» TEXT PASSAGE
--------
Right. And I think one of the main things that I saw very early on, say one or two years ago when this generative AI boom was starting was that everyone was really focused on hardware and infrastructure and the model layer. Right. Everyone was and still are piling into AI data centers, large language models, infrastructure as a service companies where it's helping provide compute and training models, generalized models, for example, using billions and billions of dollars.
And for me, I always thought, well, that's great. Like you need the foundation, of course. But then after you have the foundation and it's extremely competitive and you've got an amazing generalized model that you can work with and hardware that you work with, what is actually really valuable above that that you can build on? And that's where we came up with kind of our AI application thesis, which is that we want to invest in companies that can build and utilize all of the hardware and foundational models that are out there that are going to continue to get cheaper and cheaper and better and better, but really build something truly defensible and monetizable for specific industries.
--------
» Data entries
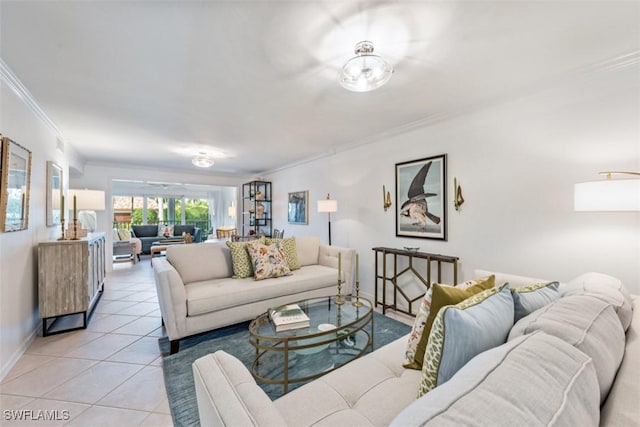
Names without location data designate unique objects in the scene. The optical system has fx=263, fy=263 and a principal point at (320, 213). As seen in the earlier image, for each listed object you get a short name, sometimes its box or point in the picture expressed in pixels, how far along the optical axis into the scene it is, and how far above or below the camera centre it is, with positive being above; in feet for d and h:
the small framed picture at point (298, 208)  16.96 +0.65
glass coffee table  5.64 -2.80
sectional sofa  1.63 -1.23
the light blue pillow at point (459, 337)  2.77 -1.33
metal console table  8.82 -2.10
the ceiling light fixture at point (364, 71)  5.32 +3.05
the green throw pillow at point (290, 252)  11.04 -1.49
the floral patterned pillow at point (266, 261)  9.60 -1.63
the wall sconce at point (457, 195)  8.89 +0.71
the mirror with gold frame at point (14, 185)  6.51 +0.92
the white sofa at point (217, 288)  7.55 -2.34
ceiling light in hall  14.15 +3.12
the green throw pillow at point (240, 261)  9.77 -1.62
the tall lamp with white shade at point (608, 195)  4.70 +0.37
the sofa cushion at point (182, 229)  28.22 -1.19
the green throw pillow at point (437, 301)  3.83 -1.24
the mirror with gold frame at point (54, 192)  10.15 +1.13
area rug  5.50 -3.89
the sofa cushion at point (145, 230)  26.68 -1.20
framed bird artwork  9.44 +0.69
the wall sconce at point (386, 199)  11.27 +0.75
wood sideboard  8.64 -2.07
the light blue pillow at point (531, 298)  3.60 -1.19
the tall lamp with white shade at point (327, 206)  12.73 +0.55
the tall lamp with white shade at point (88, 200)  11.65 +0.86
--------
» TASK SET
**A.** Answer these from the passage on AI investing:
(i) On what three things was everyone focused when the generative AI boom was starting?
(ii) Roughly how long ago does the speaker say that boom was starting?
(iii) For what does the AI application thesis want the companies it invests in to build something truly defensible and monetizable?
**B.** Resume the passage on AI investing right after its last sentence, in the same spoken voice.

» ANSWERS BY ITEM
**A.**
(i) Hardware, infrastructure, and the model layer.
(ii) One or two years ago.
(iii) For specific industries.

**B.**
So for us, you know, we're focused on finding, say, AI software that really makes, say, tax professionals more efficient and productive. So one of our portfolio companies is a company called TaxGPT that specifically does that. And what we find so compelling about it is because it has proprietary data, which no one else has access to. So they've been able to fine tune their product and their model to be specifically oriented toward tax professionals and tax data.
So generalized models don't have that. And it's going to be very hard for anyone else to replicate the same trove of data and fine tuning that they have such that it's become one of the best products for tax accountants. Right. Another company in our portfolio that's focused on consumer luxury goods. So they work with a lot of the largest brands out there like LVMH is a company called Markvision. And they essentially work to bring down counterfeit listings or fake goods on a lot of these online marketplaces.
And so we're really trying to they could have a massive data source of all of this visual information that can help them detect whether something is fake or authentic goods. And being able to take that down is very valuable for the large customers and brands out there because they're losing tons of money on brand protection and IP issues every year. Right. And so really we're looking for applications that are built upon this foundational layer that are able to truly deliver value and monetize, create revenues for these companies or save costs for these companies.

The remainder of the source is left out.